If you choose the Python script option as I did, you can start with the basic data retrieval example. Use the second example, the one that uses 'format' : "netcdf", which will (eventually) give you a file ending in .nc.

Requesting a specific area

You can request only a limited area,

"area": "75/-20/10/60",
but they're not very forthcoming on the syntax of that, and it's particularly confusing since "75/-20/10/60" supposedly means "Europe". It's hard to figure how those numbers as longitudes and latitudes correspond to Europe, which doesn't go down to 10 degrees latitude, let alone -20 degrees. The Post-processing keywords page gives more information: it's North/West/South/East, which still makes no sense for Europe, until you expand the Area examples tab on that page and find out that by "Europe" they mean Europe plus Saudi Arabia and most of North Africa.

Using the data: What's in it?

Once you have the data file, assuming you requested data in netcdf format, you can parse the .nc file with the netCDF4 Python module -- available as Debian package "python3-netcdf4", or via pip -- to read that file:

import netCDF4

data = netCDF4.Dataset('filename.nc')

But what's in that Dataset? Try running the preceding two lines in the interactive Python shell, then:

>>> for key in data.variables:
...   print(key)
... 
longitude
latitude
level
time
w
vo
u
v

You can find out more about a parameter, like its units, type, and shape (array dimensions). Let's look at "level":

>>> data['level']
<class 'netCDF4._netCDF4.Variable'>
int32 level(level)
    units: millibars
    long_name: pressure_level
unlimited dimensions: 
current shape = (3,)
filling on, default _FillValue of -2147483647 used

>>> data['level'][:]
array([ 250,  775, 1000], dtype=int32)

>>> type(data['level'][:])
<class 'numpy.ndarray'>

Levels has shape (3,): it's a one-dimensional array with three elements: 250, 775 and 1000. Those are the three levels I requested from the web API and in my Python script). The units are millibars.

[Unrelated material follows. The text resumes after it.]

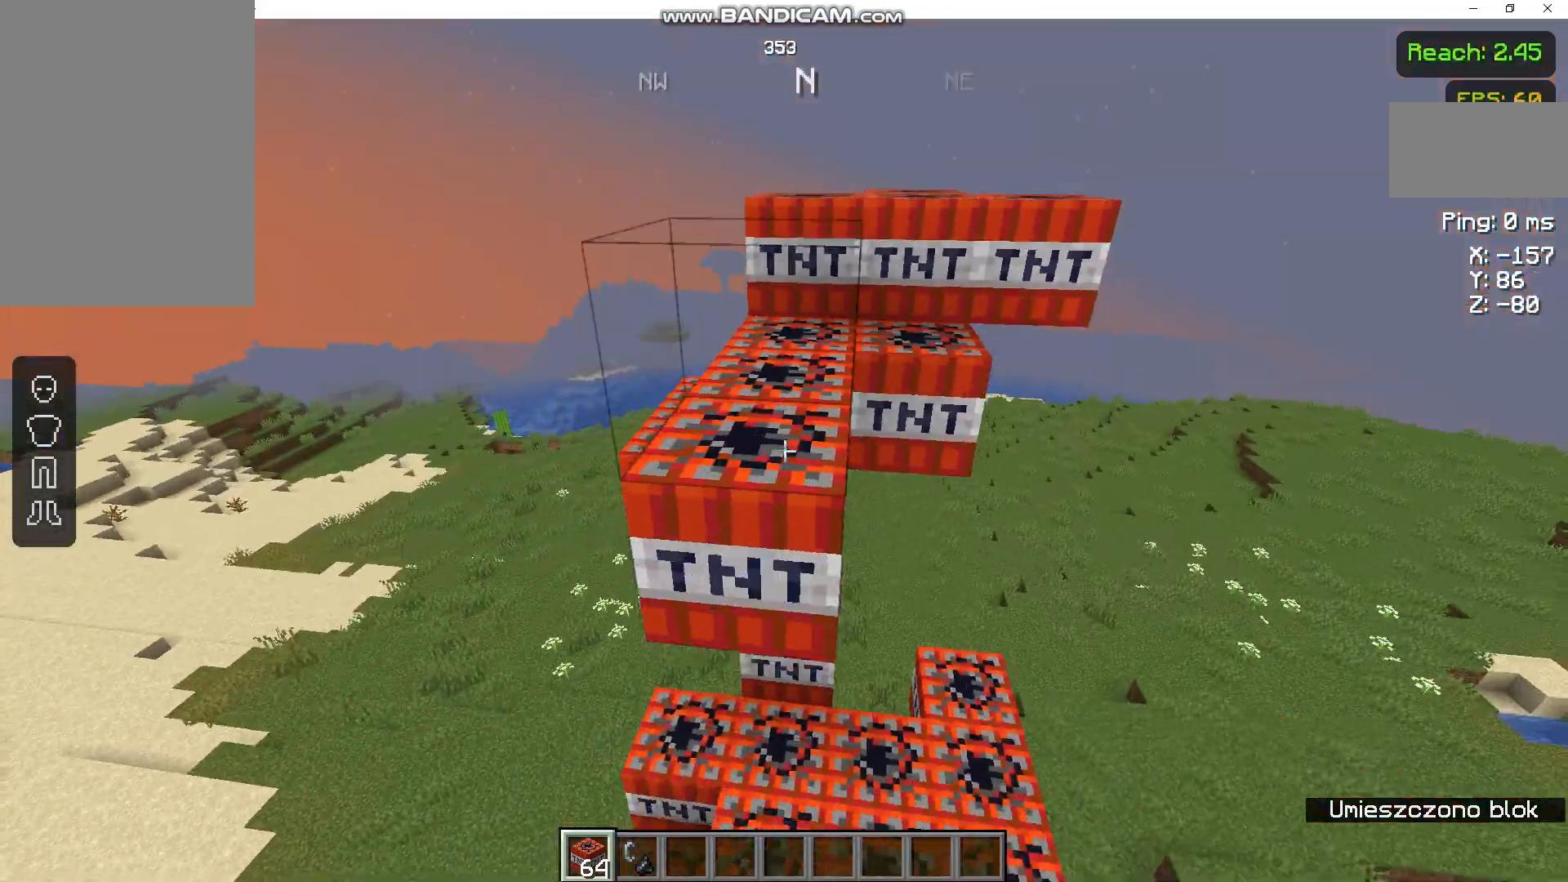
{"keys": ["d"], "mouse": ["right"], "events": [[67, "mouse_right", "up"], [200, "w", "down"], [233, "d", "up"], [400, "mouse_right", "down"], [433, "d", "down"], [433, "w", "up"]]}
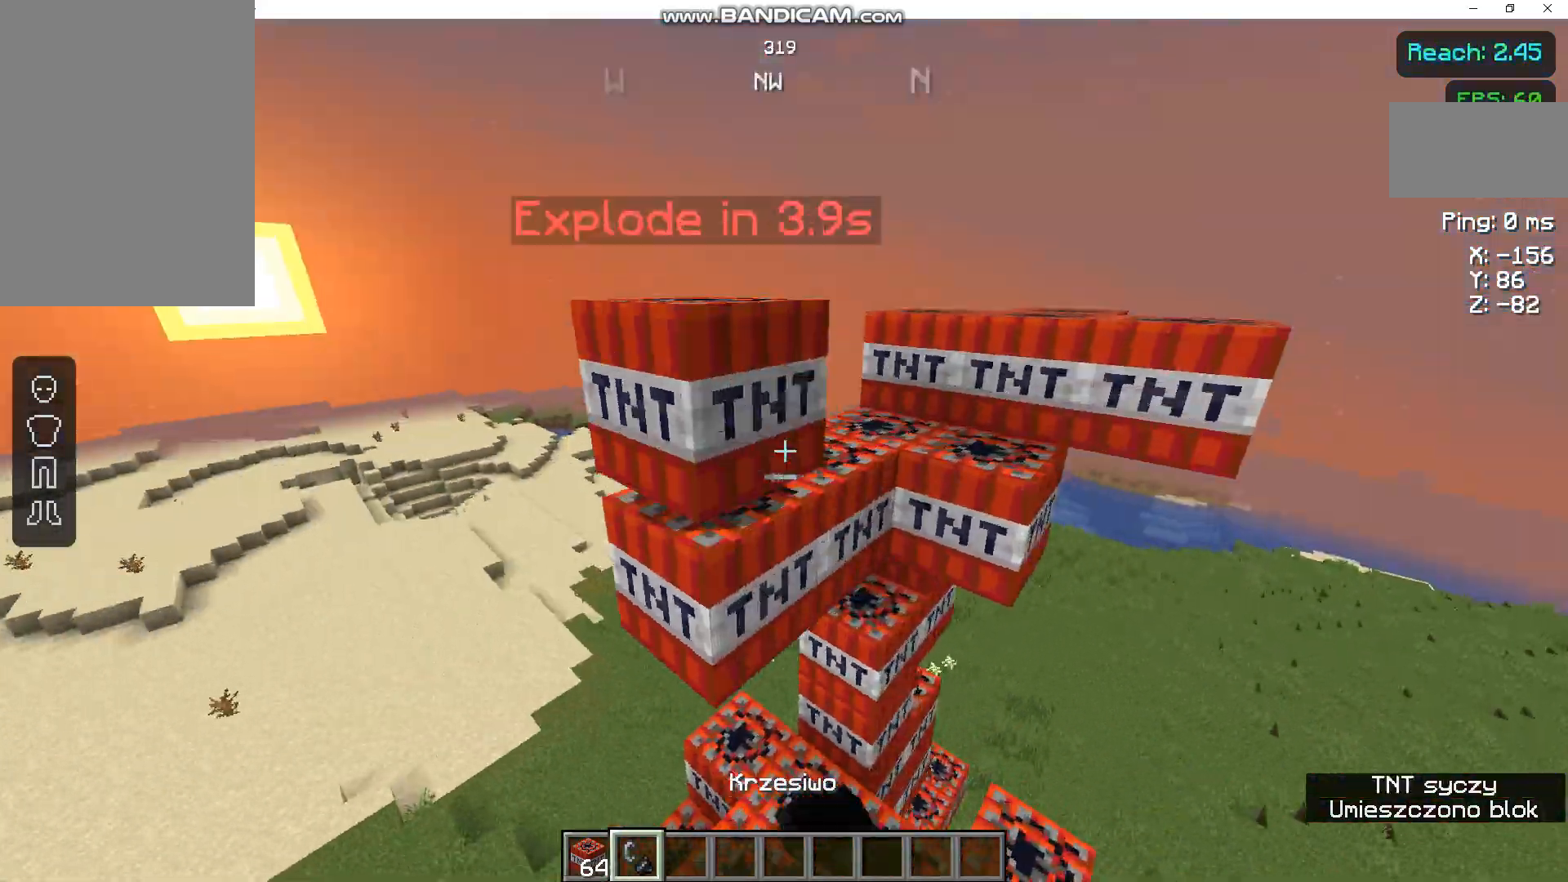
{"keys": ["s"], "mouse": [], "events": [[100, "w", "down"], [133, "d", "up"], [167, "d", "down"], [167, "mouse_right", "up"], [200, "w", "up"], [300, "mouse_right", "down"], [400, "s", "down"], [467, "d", "up"], [500, "mouse_right", "up"]]}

More complicated variables

How about something more complicated? u and v are the two components of wind speed.

>>> data['u']
<class 'netCDF4._netCDF4.Variable'>
int16 u(time, level, latitude, longitude)
    scale_factor: 0.002161405503194121
    add_offset: 30.095301438361684
    _FillValue: -32767
    missing_value: -32767
    units: m s**-1
    long_name: U component of wind
    standard_name: eastward_wind
unlimited dimensions: time
current shape = (30, 3, 241, 480)
filling on
u (v is the same) has a shape of (30, 3, 241, 480): it's a 4-dimensional array. Why? Looking at the numbers in the shape gives a clue. The second dimension has 3 rows: they correspond to the three levels, because there's a wind speed at every level. The first dimension has 30 rows: it corresponds to the dates I requested (the month of April 2015). I can verify that:
>>> data['time'].shape
(30,)

Sure enough, there are 30 times, so that's what the first dimension of u and v correspond to. The other dimensions, presumably, are latitude and longitude. Let's check that:

>>> data['longitude'].shape
(480,)
>>> data['latitude'].shape
(241,)

Sure enough! So, although it would be nice if it actually told you which dimension corresponded with which parameter, you can probably figure it out. If you're not sure, print the shapes of all the variables and work out which dimensions correspond to what:

>>> for key in data.variables:
...   print(key, data[key].shape)

Iterating over times

data['time'] has all the times for which you have data (30 data points for my initial test of the days in April 2015). The easiest way to plot anything is to iterate over those values:

    timeunits = JSdata.data['time'].units
    cal = JSdata.data['time'].calendar
    for i, t in enumerate(JSdata.data['time']):
        thedate = netCDF4.num2date(t, units=timeunits, calendar=cal)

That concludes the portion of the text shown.